---------- Passage for review
Creating Mock JWTs for Unit Tests

Produce deterministic test tokens with fixed payloads and signatures for use in automated test suites, ensuring your middleware and guards handle every claim combination correctly.

Why Use JWT Generator?

JSON Web Tokens are widely used for authentication and information exchange. This tool helps developers create test tokens with custom claims, making it easier to develop and test JWT-based authentication systems.

A JSON Web Token (JWT) is a compact, URL-safe string used to securely transmit information between parties. Every JWT consists of three parts separated by dots: a header that specifies the token type and signing algorithm, a payload containing the claims (data), and a signature that verifies the token has not been tampered with. The header and payload are Base64-encoded, making them easy to inspect but not encrypted. The signature is produced by hashing the encoded header and payload together with a secret key.
--------------------
---------- Data
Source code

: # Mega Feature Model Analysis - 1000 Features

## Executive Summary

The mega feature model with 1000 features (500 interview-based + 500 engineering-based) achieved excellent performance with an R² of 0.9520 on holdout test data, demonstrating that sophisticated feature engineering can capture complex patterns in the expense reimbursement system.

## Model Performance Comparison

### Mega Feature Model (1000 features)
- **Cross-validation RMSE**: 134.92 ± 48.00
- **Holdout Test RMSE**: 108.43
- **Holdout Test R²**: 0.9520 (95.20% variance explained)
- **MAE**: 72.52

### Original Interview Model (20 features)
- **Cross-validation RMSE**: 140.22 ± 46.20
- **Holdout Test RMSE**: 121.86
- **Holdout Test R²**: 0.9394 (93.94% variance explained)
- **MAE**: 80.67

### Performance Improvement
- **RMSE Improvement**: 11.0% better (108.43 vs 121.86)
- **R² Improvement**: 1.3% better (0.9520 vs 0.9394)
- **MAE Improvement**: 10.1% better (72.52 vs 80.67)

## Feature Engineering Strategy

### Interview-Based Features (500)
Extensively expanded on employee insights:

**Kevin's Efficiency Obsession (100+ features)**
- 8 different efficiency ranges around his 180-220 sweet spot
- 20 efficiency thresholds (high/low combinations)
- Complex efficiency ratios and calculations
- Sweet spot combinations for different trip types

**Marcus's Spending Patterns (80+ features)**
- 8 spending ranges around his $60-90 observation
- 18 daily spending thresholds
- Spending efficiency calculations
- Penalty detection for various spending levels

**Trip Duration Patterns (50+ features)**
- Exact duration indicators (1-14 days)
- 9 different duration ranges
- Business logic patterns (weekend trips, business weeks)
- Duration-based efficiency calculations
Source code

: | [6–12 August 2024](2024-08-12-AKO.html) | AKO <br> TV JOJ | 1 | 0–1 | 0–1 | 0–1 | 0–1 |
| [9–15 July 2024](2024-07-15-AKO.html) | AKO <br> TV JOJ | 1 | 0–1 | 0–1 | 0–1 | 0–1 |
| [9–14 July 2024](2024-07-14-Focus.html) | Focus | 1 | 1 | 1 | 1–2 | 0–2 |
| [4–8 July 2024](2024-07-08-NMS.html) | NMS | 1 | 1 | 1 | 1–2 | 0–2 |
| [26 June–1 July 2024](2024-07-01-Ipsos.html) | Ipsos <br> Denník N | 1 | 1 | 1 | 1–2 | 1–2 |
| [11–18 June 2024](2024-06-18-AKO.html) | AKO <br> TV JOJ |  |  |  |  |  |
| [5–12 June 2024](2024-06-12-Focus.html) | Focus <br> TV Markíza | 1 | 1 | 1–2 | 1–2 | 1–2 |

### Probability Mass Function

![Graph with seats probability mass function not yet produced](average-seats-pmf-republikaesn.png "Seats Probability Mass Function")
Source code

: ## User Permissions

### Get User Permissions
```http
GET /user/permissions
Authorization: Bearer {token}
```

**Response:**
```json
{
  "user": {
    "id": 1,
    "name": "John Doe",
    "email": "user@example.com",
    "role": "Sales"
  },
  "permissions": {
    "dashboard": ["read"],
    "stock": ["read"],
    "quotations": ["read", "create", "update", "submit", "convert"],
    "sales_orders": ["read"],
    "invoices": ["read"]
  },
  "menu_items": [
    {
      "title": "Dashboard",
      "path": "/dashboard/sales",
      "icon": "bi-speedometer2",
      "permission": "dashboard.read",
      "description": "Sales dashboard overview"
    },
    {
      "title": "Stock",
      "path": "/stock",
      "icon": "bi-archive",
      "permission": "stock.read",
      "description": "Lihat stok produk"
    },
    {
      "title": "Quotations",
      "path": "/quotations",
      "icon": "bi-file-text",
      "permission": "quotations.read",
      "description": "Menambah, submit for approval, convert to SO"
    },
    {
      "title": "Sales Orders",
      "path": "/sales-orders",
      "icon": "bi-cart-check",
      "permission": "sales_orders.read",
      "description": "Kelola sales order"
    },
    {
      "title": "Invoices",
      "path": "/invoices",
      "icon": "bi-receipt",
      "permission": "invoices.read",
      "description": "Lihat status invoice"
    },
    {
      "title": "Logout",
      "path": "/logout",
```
--------------------
Task description: Reproduce the full text on creating mock JWTs for unit tests word for word, with no changes.

Exercise answer:
Creating Mock JWTs for Unit Tests

Produce deterministic test tokens with fixed payloads and signatures for use in automated test suites, ensuring your middleware and guards handle every claim combination correctly.

Why Use JWT Generator?

JSON Web Tokens are widely used for authentication and information exchange. This tool helps developers create test tokens with custom claims, making it easier to develop and test JWT-based authentication systems.

A JSON Web Token (JWT) is a compact, URL-safe string used to securely transmit information between parties. Every JWT consists of three parts separated by dots: a header that specifies the token type and signing algorithm, a payload containing the claims (data), and a signature that verifies the token has not been tampered with. The header and payload are Base64-encoded, making them easy to inspect but not encrypted. The signature is produced by hashing the encoded header and payload together with a secret key.